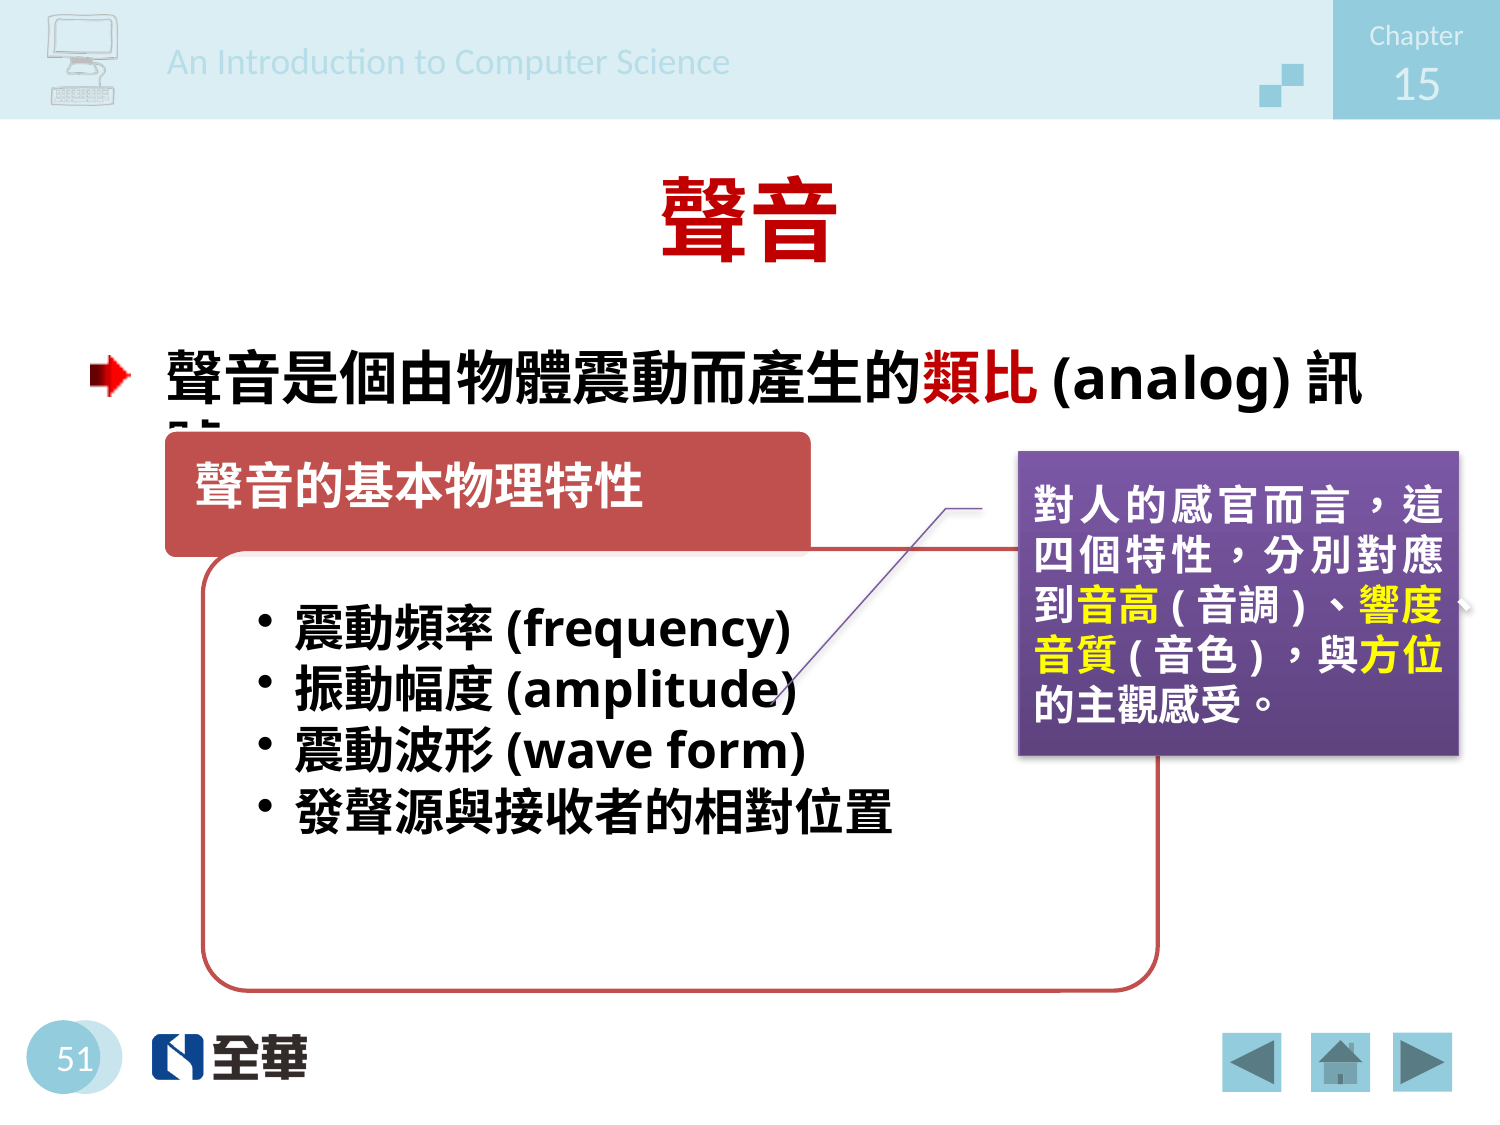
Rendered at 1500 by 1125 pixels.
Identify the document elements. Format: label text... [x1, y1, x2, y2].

list 聲音是個由物體震動而產生的類比(analog)訊號。 [75, 333, 1425, 1005]
picture [152, 1034, 307, 1080]
text_box 對人的感官而言，這四個特性，分別對應到音高(音調)、響度、音質(音色)，與方位的主觀感受。 [1243, 451, 1459, 756]
picture [90, 355, 131, 397]
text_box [85, 429, 1239, 1028]
title 聲音 [75, 138, 1425, 297]
picture [47, 14, 118, 106]
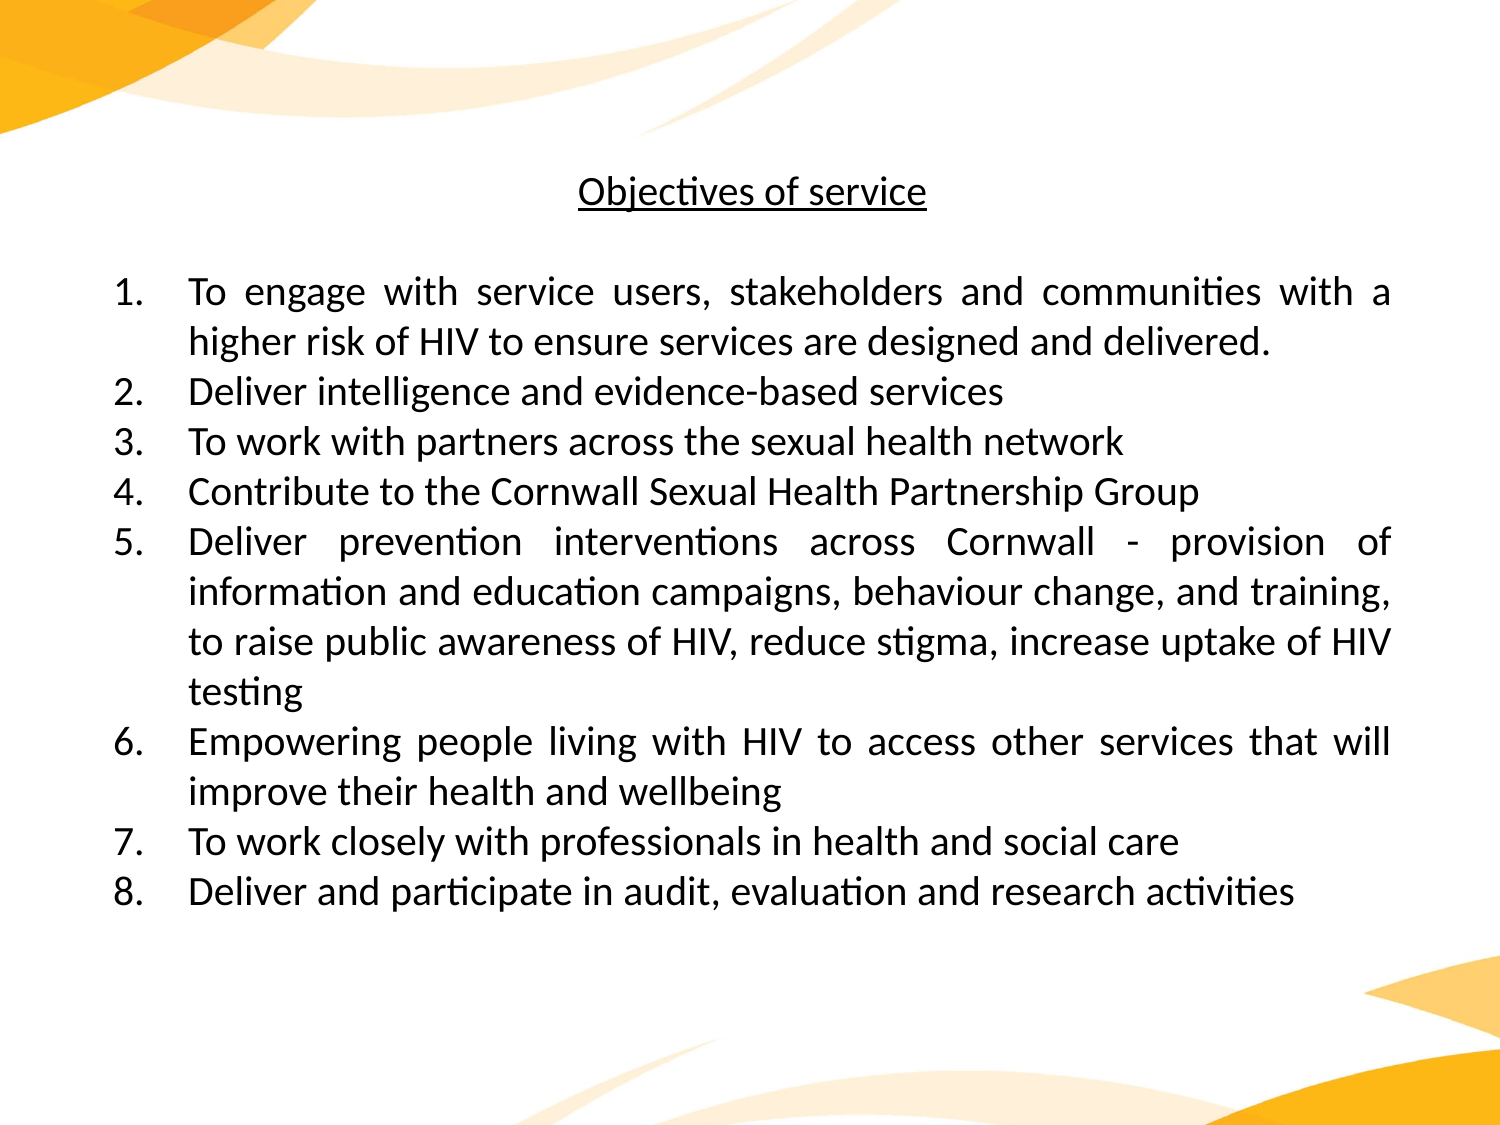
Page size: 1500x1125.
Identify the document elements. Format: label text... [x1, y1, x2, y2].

picture [0, 0, 1500, 1125]
text_box Objectives of service To engage with service users, stakeholders and communities with a higher risk of HIV to ensure services are designed and delivered. Deliver intelligence and evidence-based services To work with partners across the sexual health network Contribute to the Cornwall Sexual Health Partnership Group Deliver prevention interventions across Cornwall - provision of information and education campaigns, behaviour change, and training, to raise public awareness of HIV, reduce stigma, increase uptake of HIV testing Empowering people living with HIV to access other services that will improve their health and wellbeing To work closely with professionals in health and social care Deliver and participate in audit, evaluation and research activities [98, 156, 1407, 922]
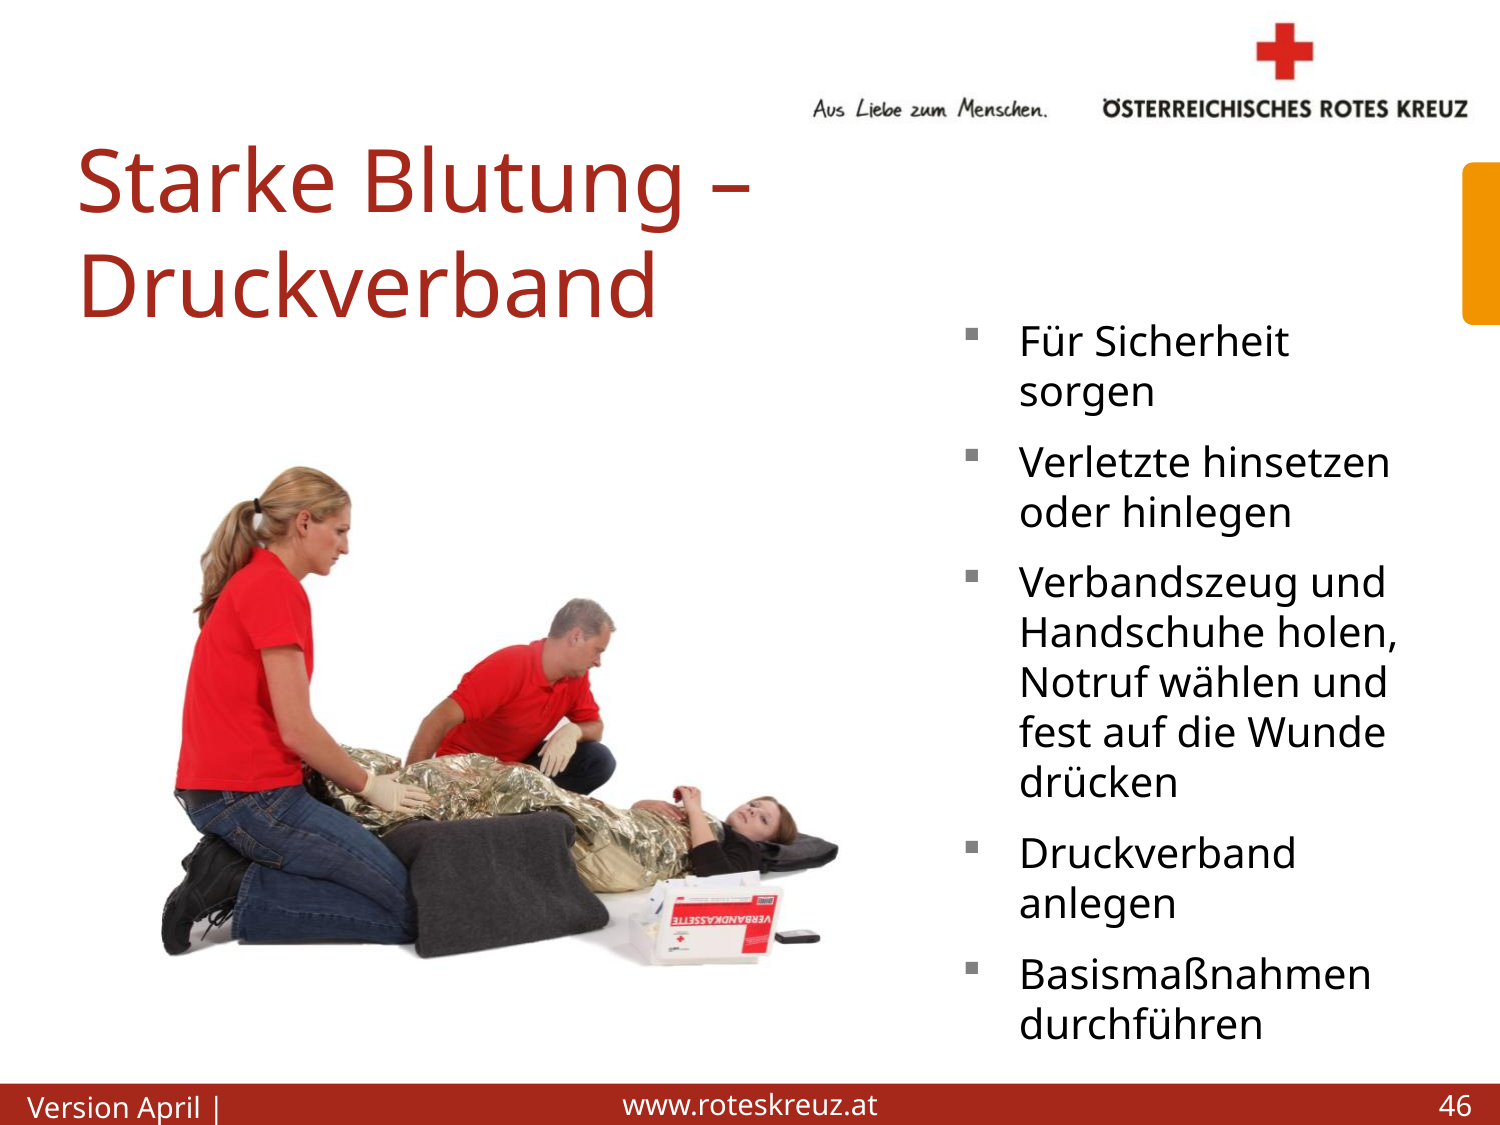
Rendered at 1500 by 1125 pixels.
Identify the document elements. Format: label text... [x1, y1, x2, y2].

text_box [1462, 162, 1500, 325]
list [144, 455, 854, 988]
slide_number 46 [1174, 1079, 1488, 1125]
list Für Sicherheit sorgen Verletzte hinsetzen oder hinlegen Verbandszeug und Handschuhe holen, Notruf wählen und fest auf die Wunde drücken Druckverband anlegen Basismaßnahmen durchführen [962, 314, 1400, 990]
picture [785, 0, 1495, 146]
title Starke Blutung – Druckverband [76, 125, 1353, 333]
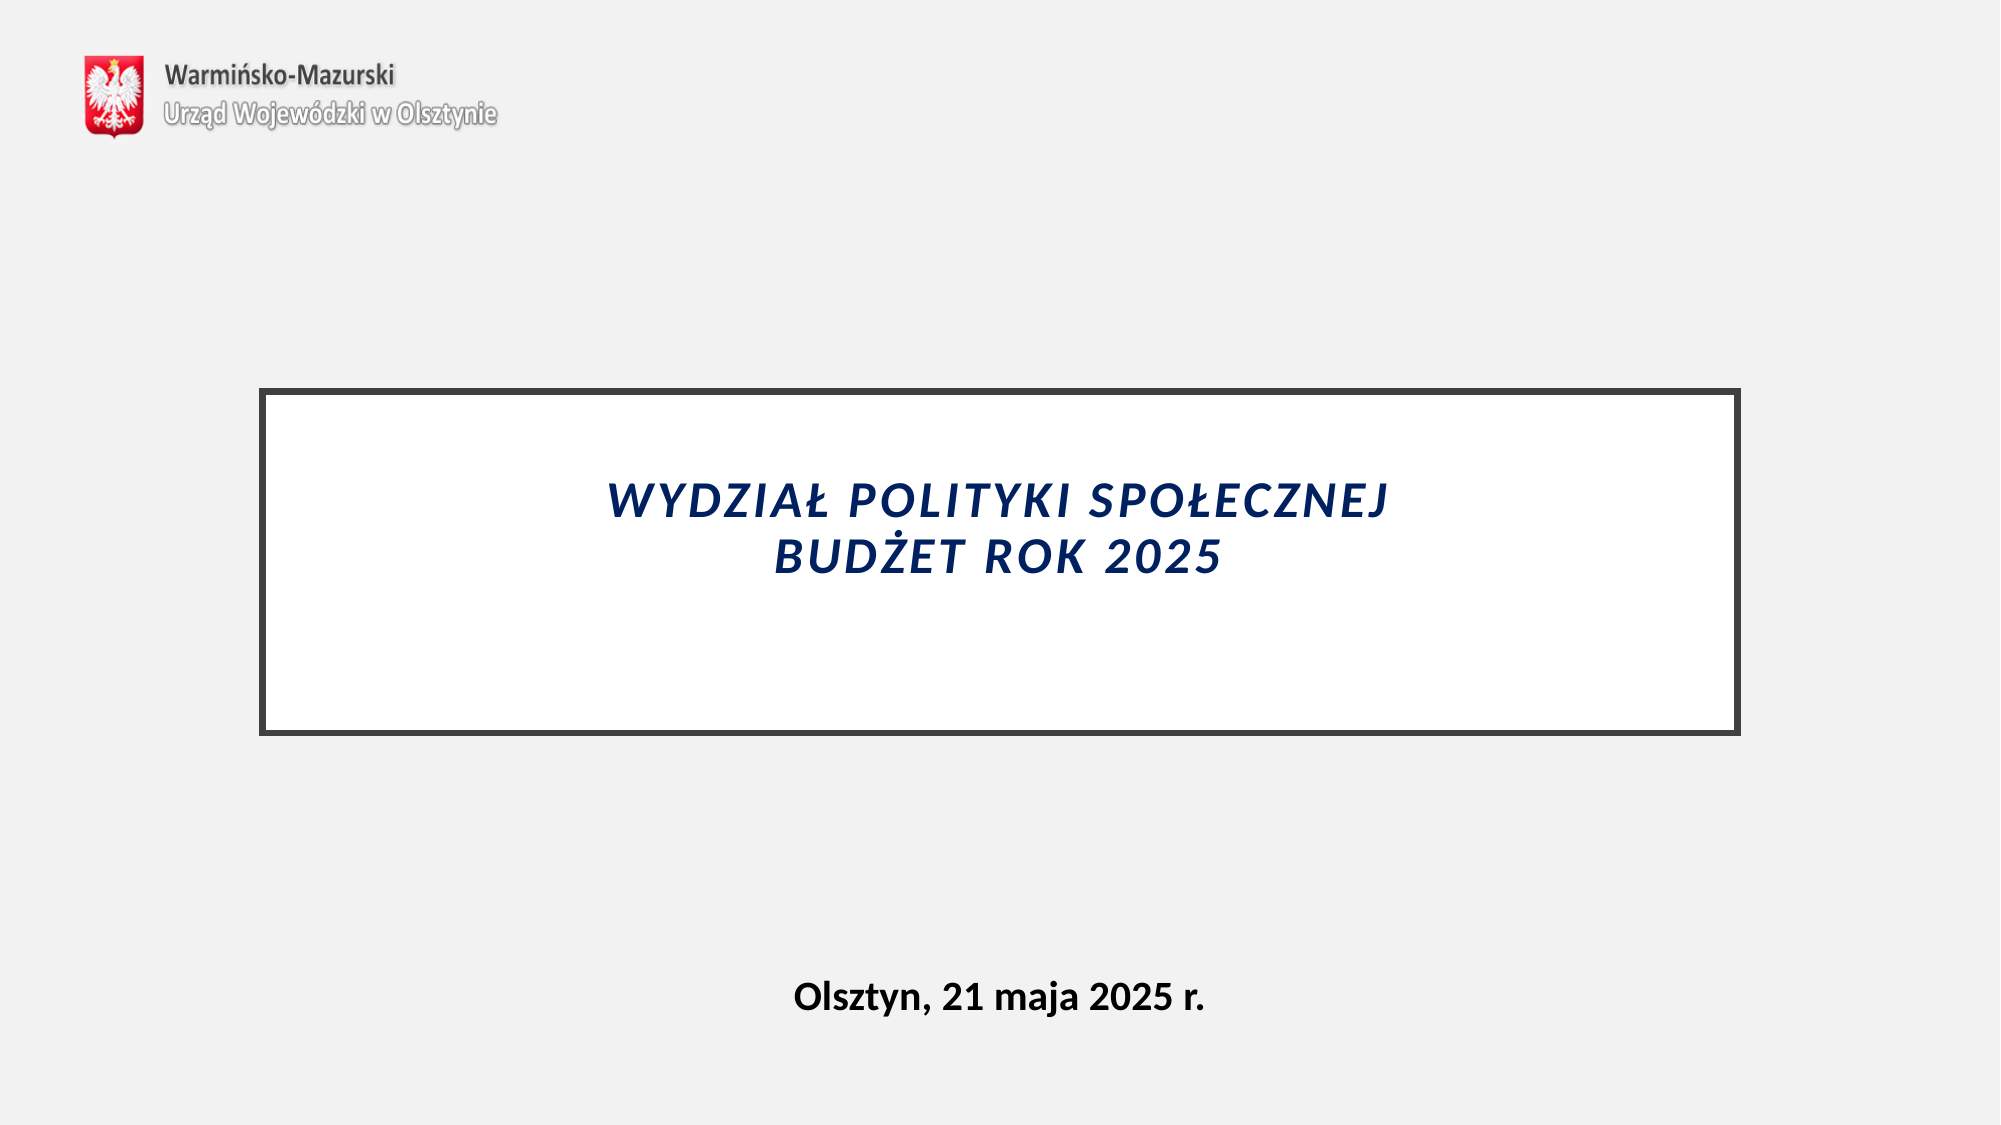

→ Written task: Would you write out all of the records exactly, omitting the pictures?

→ Solved problem:
Rendered at 1500 by 1125 pixels.
Identify the document elements. Format: label text... [x1, y1, x2, y2].

list 聲音是個由物體震動而產生的類比(analog)訊號。 [75, 333, 1425, 1005]
picture [152, 1034, 307, 1080]
text_box 對人的感官而言，這四個特性，分別對應到音高(音調)、響度、音質(音色)，與方位的主觀感受。 [1243, 451, 1459, 756]
picture [90, 355, 131, 397]
text_box [85, 429, 1239, 1028]
title 聲音 [75, 138, 1425, 297]
picture [47, 14, 118, 106]
Page size: 1500x1125.
Identify the document elements. Format: label text... [x1, y1, x2, y2].

picture [0, 0, 1500, 1125]
text_box Objectives of service To engage with service users, stakeholders and communities with a higher risk of HIV to ensure services are designed and delivered. Deliver intelligence and evidence-based services To work with partners across the sexual health network Contribute to the Cornwall Sexual Health Partnership Group Deliver prevention interventions across Cornwall - provision of information and education campaigns, behaviour change, and training, to raise public awareness of HIV, reduce stigma, increase uptake of HIV testing Empowering people living with HIV to access other services that will improve their health and wellbeing To work closely with professionals in health and social care Deliver and participate in audit, evaluation and research activities [98, 156, 1407, 922]
Rendered at 1500 by 1125 pixels.
Identify the document elements. Format: label text... [x1, y1, x2, y2].

text_box [1462, 162, 1500, 325]
list [144, 455, 854, 988]
slide_number 46 [1174, 1079, 1488, 1125]
list Für Sicherheit sorgen Verletzte hinsetzen oder hinlegen Verbandszeug und Handschuhe holen, Notruf wählen und fest auf die Wunde drücken Druckverband anlegen Basismaßnahmen durchführen [962, 314, 1400, 990]
picture [785, 0, 1495, 146]
title Starke Blutung – Druckverband [76, 125, 1353, 333]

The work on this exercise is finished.